## GIVEN PASSAGE
* BEGIN *

Yes, in a small town, low rent, no payroll, gross sales for pizza of $600+ would probably net out quite well.

Like your friend with the ice cream, I had a friend who sold hot dogs and soft drinks from a cart at English Bay in Vancouver, near the entrance to Stanley Park. He made a bundle during the summer months and spent winters in Costa Rica. When the U.S. dollar was worth about CAD1.50, he would sell $4 hotdogs to American tourists all day, effectively getting $6 for each one. He said on his small numbers, almost no one ever asked for more for U.S. funds and, if they did, he simply told them that he was not in the business of tracking exchange rates and making those kinds of calculations. 

Another seasonal business I recall doing quite well in my youth was Weber Burgers on Hwy. 11 near Orillia, Ontario. Selling burgers to the cottage crowd. They had to build a walkway over the highway to accommodate those stopping on the other side to pick one up. I think they expanded to other locations at one point, without a lot of success, but the original plan remained a good one.


----------



## Young&Ambitious (Aug 11, 2010)

Mukhang pera said:


> Y&A, you appear to be in Vancouver. Where would be be thinking of starting up?


A Vancouver suburb near to where I live with a good density of population and low competition.


----------



## indexxx (Oct 31, 2011)

mark0f0 said:


> A friend started a restaurant in Lloydminster. His biggest problem, by far, wasn't getting customers, it was actually finding/keeping staff at reasonable wages. Its a real eye-opener, especially if you've previously worked at a steady job or are a professional, just how minimum wage employment works of younger women (and men I suppose too). They show up stoned. They show up hung over. Sometimes they don't even show up at all. There's a fine line between what can be tolerated (because its a decent amount of work finding replacements), and what can't. There's a real art of ruling with an iron fist, yet not driving staff to want to kill you.
> 
> Dealing with labour is why extended families and ethnic groups who run restaurants tend to 'clean up' financially compared to those who are just hiring random labour off the streets. Loyalty. Commitment to their 'brand'. Family shaming if they majorly mess up. You're not gonna find this with the teenie-boppers you hire for $10/hour, many/most of whom, at that age, suffered an abrupt change of lifestyle as they left home, didn't go to college, etc.


I've been in the industry for over 30 years and yes, staff is the biggest headache by FAR. Coffee shops can do OK, however I would ask yourself where the small independents are that have lasted more than a couple of years. When I look around Vancouver, I see a constant turnover of startup shops, then the mid chains like Blenz and Waves, and then the Starbucks and Tim's. The small startups go out of business all the time because the chains kill them off. The exception I see is around Commercial Drive where the guys have been around for 30 years, or places like Calhoun's or The Grind or Breka that cater to late-night/24 hour customers- a problem in itself with all the drunks, homeless, and junkies that will flood your space. If you find a spot near a post-secondary school it can be a goldmine.

* END *

## DATA PROVIDED
* BEGIN *

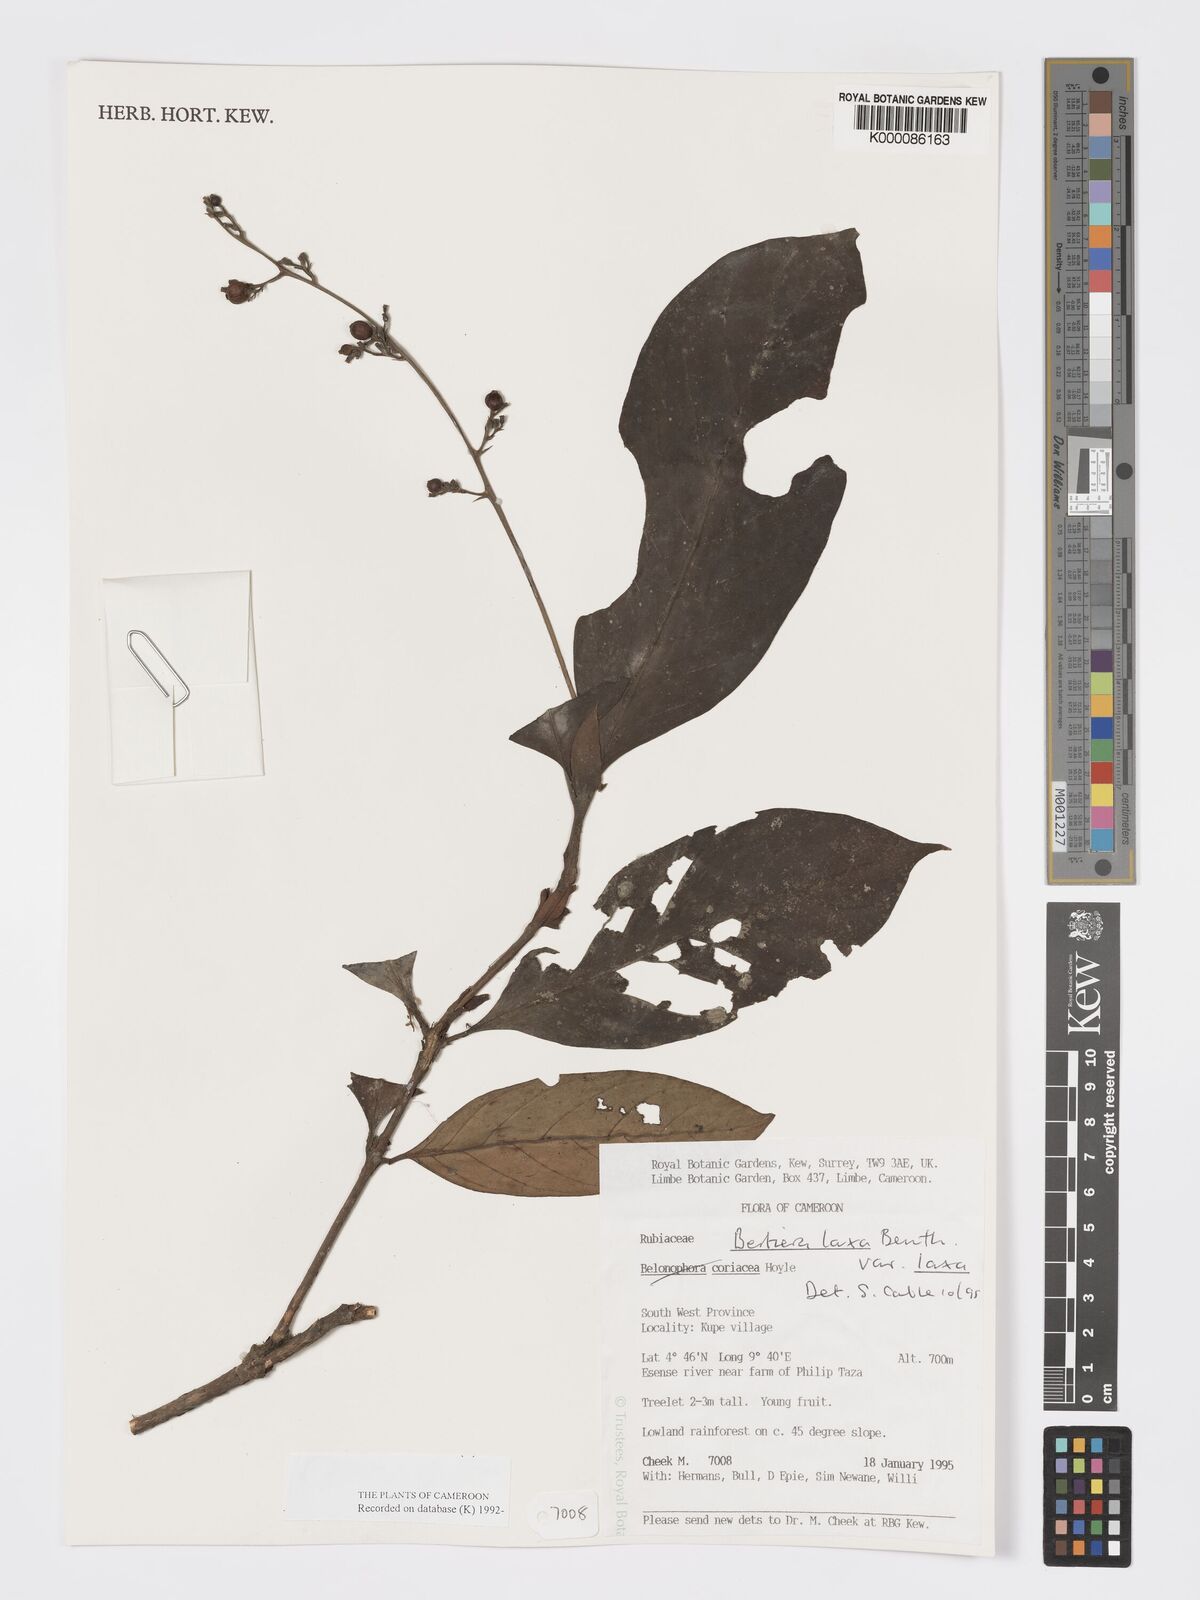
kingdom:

* END *

Pick up the forum thread above about running small food businesses right after its last sentence, and keep it going.

If you've never worked in a bar or restaurant and are going in 'blind' this industry will eat you alive- there are so many details. However, I am not trying to be discouraging, just pointing out some of the downfalls. Personally, I would probably open an ice-cream place; great margins, the equipment is less expensive (cappuccino machines and assorted equipment are an arm and a leg), less training involved for staff, you don't need 500 cups, plates, spoons, condiment holders, and a huge dishwasher or a food prep area and equipment (I assume you'd be selling food in your coffee shop). But then I don't enjoy dealing with coffee as it's messy, slow to produce, and people are very picky about it- don't discount the customer attitude factor that can leave you hating your time behind the counter as you struggle to accommodate all the special requests and bitchy people for 10 hours a day. Ice cream is simple. And everyone loves it.


----------



## sags (May 15, 2010)

A local auction house has continual listings of restaurant equipment and furnishings for auction.

Around here, small businesses can only compete on one thing.........quality. 

If they try to compete on price they will be working for nothing. The chains buy in bulk and are ruthless cost cutters.

Small business can't compete with $5 subs at Subway and free coffee fill ups at McDonalds.

In the morning McDonalds is full of seniors chatting, reading the paper, watching the tv and drinking free coffee.

I would bet the majority of profits come from the drive through windows.

Here is your food........goodbye.


----------



## canew90 (Jul 13, 2016)

Was in the restaurant business for about 12 years. Initially working then we owned our own restaurant for 5 years.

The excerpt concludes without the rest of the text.